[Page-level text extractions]
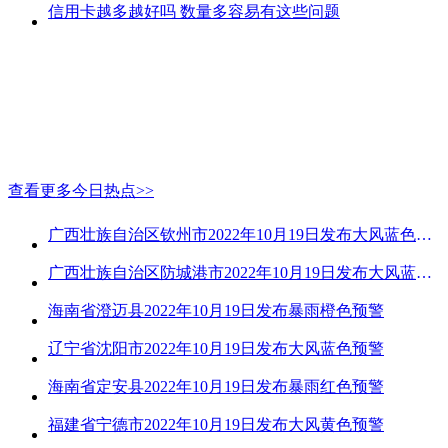
信用卡越多越好吗 数量多容易有这些问题
查看更多今日热点>>
广西壮族自治区钦州市2022年10月19日发布大风蓝色预警
广西壮族自治区防城港市2022年10月19日发布大风蓝色预警
海南省澄迈县2022年10月19日发布暴雨橙色预警
辽宁省沈阳市2022年10月19日发布大风蓝色预警
海南省定安县2022年10月19日发布暴雨红色预警
福建省宁德市2022年10月19日发布大风黄色预警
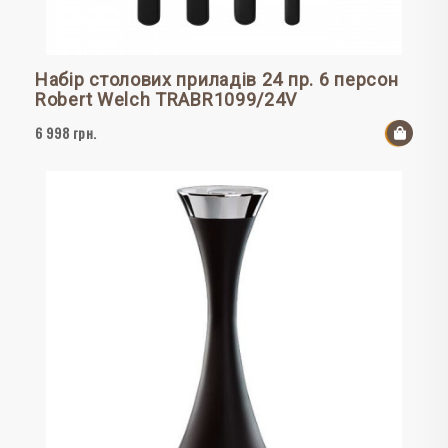
Набір столових приладів 24 пр. 6 персон
Robert Welch TRABR1099/24V
6 998 грн.
До к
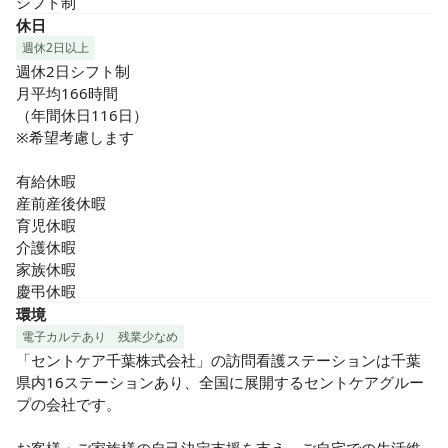
シフト制
休日
週休2日以上
週休2日シフト制

月平均166時間

（年間休日116日）

※希望考慮します

有給休暇

産前産後休暇

育児休暇

介護休暇

家族休暇

慶弔休暇
環境
電子カルテあり
残業少なめ
「セントケア千葉株式会社」の訪問看護ステーションは千葉
県内16ステーションあり、全国に展開するセントケアグルー
プの会社です。
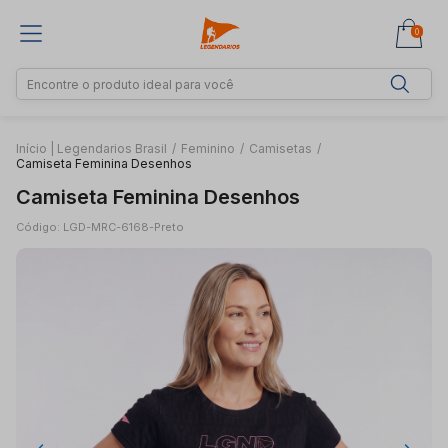
0
Início | Legendarios Brasil
/
Feminino
/
Camisetas
/
Camiseta Feminina Desenhos
Camiseta Feminina Desenhos
Código: LGD-MRC-6168-Preto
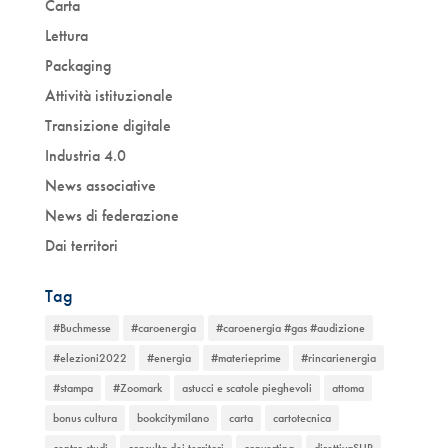
Carta
Lettura
Packaging
Attività istituzionale
Transizione digitale
Industria 4.0
News associative
News di federazione
Dai territori
Tag
#Buchmesse
#caroenergia
#caroenergia #gas #audizione
#elezioni2022
#energia
#materieprime
#rincarienergia
#stampa
#Zoomark
astucci e scatole pieghevoli
attoma
bonus cultura
bookcitymilano
carta
cartotecnica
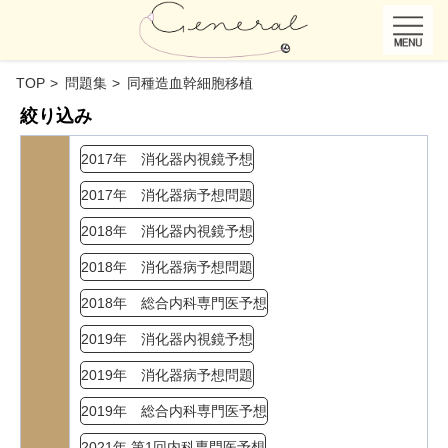
TOP
問題集
同種造血幹細胞移植
絞り込み
2017年 消化器内視鏡予想
2017年 消化器病予想問題
2018年 消化器内視鏡予想
2018年 消化器病予想問題
2018年 総合内科専門医予想
2019年 消化器内視鏡予想
2019年 消化器病予想問題
2019年 総合内科専門医予想
2021年 第1回内科専門医予想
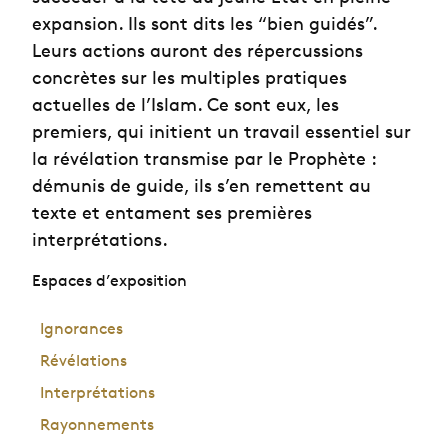
expansion. Ils sont dits les “bien guidés”.
Leurs actions auront des répercussions
concrètes sur les multiples pratiques
actuelles de l’Islam. Ce sont eux, les
premiers, qui initient un travail essentiel sur
la révélation transmise par le Prophète :
démunis de guide, ils s’en remettent au
texte et entament ses premières
interprétations.
Espaces d’exposition
Ignorances
Révélations
Interprétations
Rayonnements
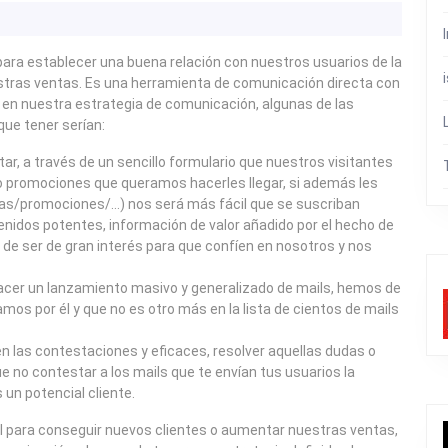
para establecer una buena relación con nuestros usuarios de la
stras ventas. Es una herramienta de comunicación directa con
a en nuestra estrategia de comunicación, algunas de las
ue tener serían:
ar, a través de un sencillo formulario que nuestros visitantes
o promociones que queramos hacerles llegar, si además les
s/promociones/…) nos será más fácil que se suscriban
enidos potentes, información de valor añadido por el hecho de
 de ser de gran interés para que confíen en nosotros y nos
er un lanzamiento masivo y generalizado de mails, hemos de
amos por él y que no es otro más en la lista de cientos de mails
n las contestaciones y eficaces, resolver aquellas dudas o
 no contestar a los mails que te envían tus usuarios la
n potencial cliente.
il para conseguir nuevos clientes o aumentar nuestras ventas,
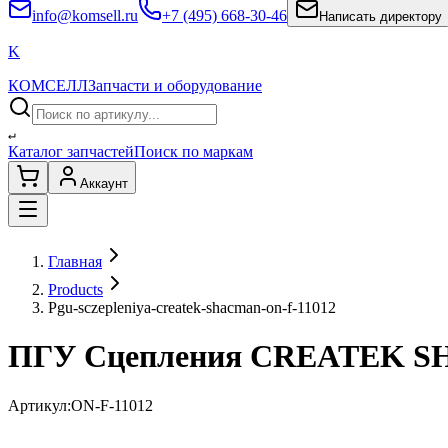
info@komsell.ru
+7 (495) 668-30-46
Написать директору
K
КОМСЕЛЛ
Запчасти и оборудование
↵
Каталог запчастей
Поиск по маркам
Аккаунт
Главная
Products
Pgu-sczepleniya-createk-shacman-on-f-11012
ПГУ Сцепления CREATEK S
Артикул:
ON-F-11012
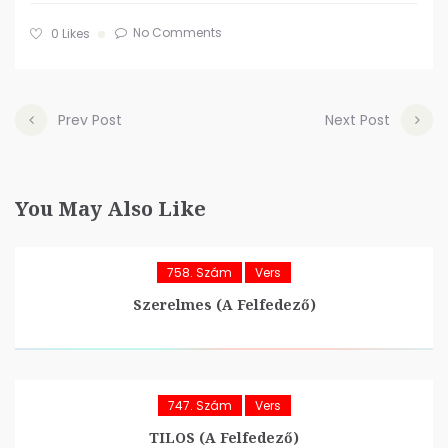
No Comments
0
Likes
Prev Post
Next Post
You May Also Like
758. Szám
Vers
Szerelmes (A Felfedező)
747. Szám
Vers
TILOS (A Felfedező)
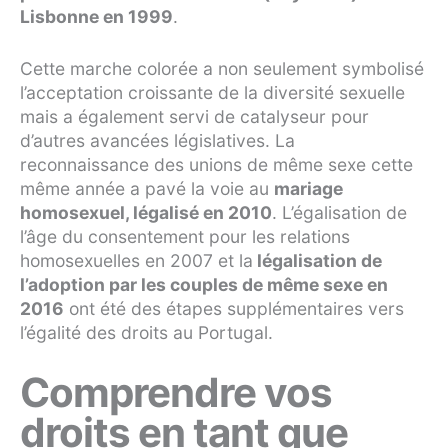
Lisbonne en 1999
.
Cette marche colorée a non seulement symbolisé
l’acceptation croissante de la diversité sexuelle
mais a également servi de catalyseur pour
d’autres avancées législatives. La
reconnaissance des unions de même sexe cette
même année a pavé la voie au
mariage
homosexuel, légalisé en 2010
. L’égalisation de
l’âge du consentement pour les relations
homosexuelles en 2007 et la
légalisation de
l’adoption par les couples de même sexe en
2016
ont été des étapes supplémentaires vers
l’égalité des droits au Portugal.
Comprendre vos
droits en tant que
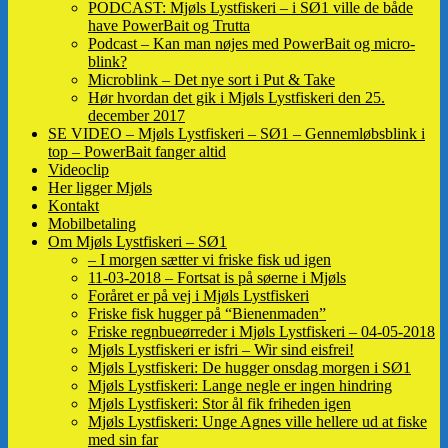
PODCAST: Mjøls Lystfiskeri – i SØ1 ville de både
have PowerBait og Trutta
Podcast – Kan man nøjes med PowerBait og micro-
blink?
Microblink – Det nye sort i Put & Take
Hør hvordan det gik i Mjøls Lystfiskeri den 25.
december 2017
SE VIDEO – Mjøls Lystfiskeri – SØ1 – Gennemløbsblink i
top – PowerBait fanger altid
Videoclip
Her ligger Mjøls
Kontakt
Mobilbetaling
Om Mjøls Lystfiskeri – SØ1
– I morgen sætter vi friske fisk ud igen
11-03-2018 – Fortsat is på søerne i Mjøls
Foråret er på vej i Mjøls Lystfiskeri
Friske fisk hugger på “Bienenmaden”
Friske regnbueørreder i Mjøls Lystfiskeri – 04-05-2018
Mjøls Lystfiskeri er isfri – Wir sind eisfrei!
Mjøls Lystfiskeri: De hugger onsdag morgen i SØ1
Mjøls Lystfiskeri: Lange negle er ingen hindring
Mjøls Lystfiskeri: Stor ål fik friheden igen
Mjøls Lystfiskeri: Unge Agnes ville hellere ud at fiske
med sin far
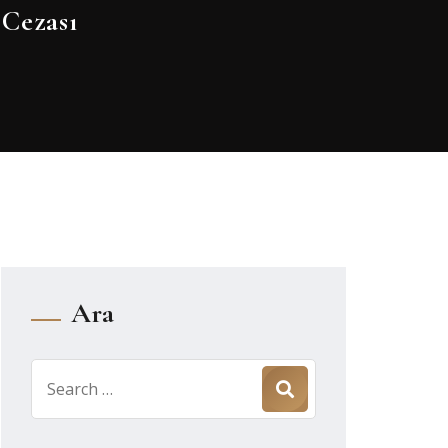
Cezası
Ara
Search
for:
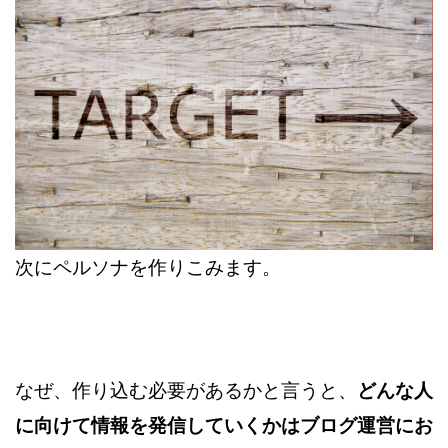
次にペルソナを作りこみます。
なぜ、作り込む必要があるかと言うと、
どんな人
に向けて
情報を発信していくかはブログ運営にお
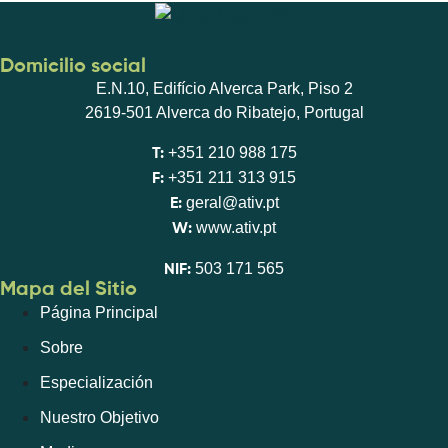
Domicilio social
E.N.10, Edifício Alverca Park, Piso 2
2619-501 Alverca do Ribatejo, Portugal
+351 210 988 175
T:
+351 211 313 915
F:
geral@ativ.pt
E:
www.ativ.pt
W:
503 171 565
NIF:
Mapa del Sitio
Página Principal
Sobre
Especialización
Nuestro Objetivo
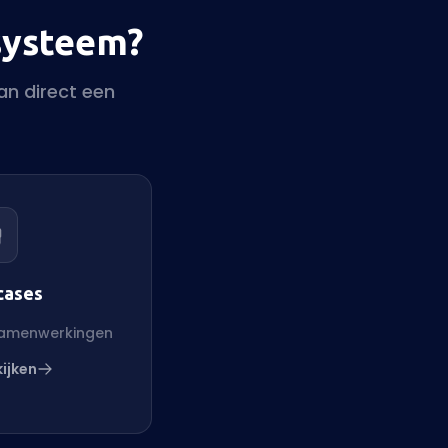
systeem?
an direct een
cases
samenwerkingen
ijken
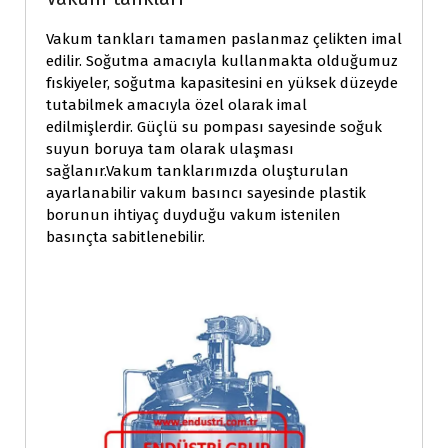
Vakum tankları tamamen paslanmaz çelikten imal
edilir. Soğutma amacıyla kullanmakta olduğumuz
fıskiyeler, soğutma kapasitesini en yüksek düzeyde
tutabilmek amacıyla özel olarak imal
edilmişlerdir. Güçlü su pompası sayesinde soğuk
suyun boruya tam olarak ulaşması
sağlanır.Vakum tanklarımızda oluşturulan
ayarlanabilir vakum basıncı sayesinde plastik
borunun ihtiyaç duyduğu vakum istenilen
basınçta sabitlenebilir.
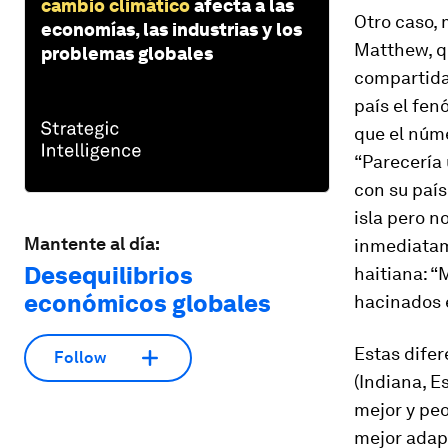
cambio climático
afecta a las
Otro caso, 
economías, las industrias y los
Matthew, qu
problemas globales
compartida 
país el fe
que el núme
“Parecería 
con su paí
isla pero n
Mantente al día:
inmediatame
Desequilibrios
haitiana: “
económicos globales
hacinados e
Estas difer
Follow
(Indiana, E
mejor y peo
mejor adapt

# WHAT THE TASK REQUIRES
What is needed is an exact copy of only the lines above from the one with "expansion. Ils sont" to the one with "have PowerBait og Trutta", both kept, with every picture left out.

# ANSWER BOX
expansion. Ils sont dits les “bien guidés”.
Leurs actions auront des répercussions
concrètes sur les multiples pratiques
actuelles de l’Islam. Ce sont eux, les
premiers, qui initient un travail essentiel sur
la révélation transmise par le Prophète :
démunis de guide, ils s’en remettent au
texte et entament ses premières
interprétations.
Espaces d’exposition
Ignorances
Révélations
Interprétations
Rayonnements
para establecer una buena relación con nuestros usuarios de la
stras ventas. Es una herramienta de comunicación directa con
a en nuestra estrategia de comunicación, algunas de las
ue tener serían:
ar, a través de un sencillo formulario que nuestros visitantes
o promociones que queramos hacerles llegar, si además les
s/promociones/…) nos será más fácil que se suscriban
enidos potentes, información de valor añadido por el hecho de
 de ser de gran interés para que confíen en nosotros y nos
er un lanzamiento masivo y generalizado de mails, hemos de
amos por él y que no es otro más en la lista de cientos de mails
n las contestaciones y eficaces, resolver aquellas dudas o
 no contestar a los mails que te envían tus usuarios la
n potencial cliente.
il para conseguir nuevos clientes o aumentar nuestras ventas,
info@komsell.ru
+7 (495) 668-30-46
Написать директору
K
КОМСЕЛЛ
Запчасти и оборудование
↵
Каталог запчастей
Поиск по маркам
Аккаунт
Главная
Products
Pgu-sczepleniya-createk-shacman-on-f-11012
ПГУ Сцепления CREATEK S
Артикул:
ON-F-11012
No Comments
0
Likes
Prev Post
Next Post
You May Also Like
758. Szám
Vers
Szerelmes (A Felfedező)
747. Szám
Vers
TILOS (A Felfedező)
Lisbonne en 1999
.
Cette marche colorée a non seulement symbolisé
l’acceptation croissante de la diversité sexuelle
mais a également servi de catalyseur pour
d’autres avancées législatives. La
reconnaissance des unions de même sexe cette
même année a pavé la voie au
mariage
homosexuel, légalisé en 2010
. L’égalisation de
l’âge du consentement pour les relations
homosexuelles en 2007 et la
légalisation de
l’adoption par les couples de même sexe en
2016
ont été des étapes supplémentaires vers
l’égalité des droits au Portugal.
Comprendre vos
droits en tant que
PODCAST: Mjøls Lystfiskeri – i SØ1 ville de både
have PowerBait og Trutta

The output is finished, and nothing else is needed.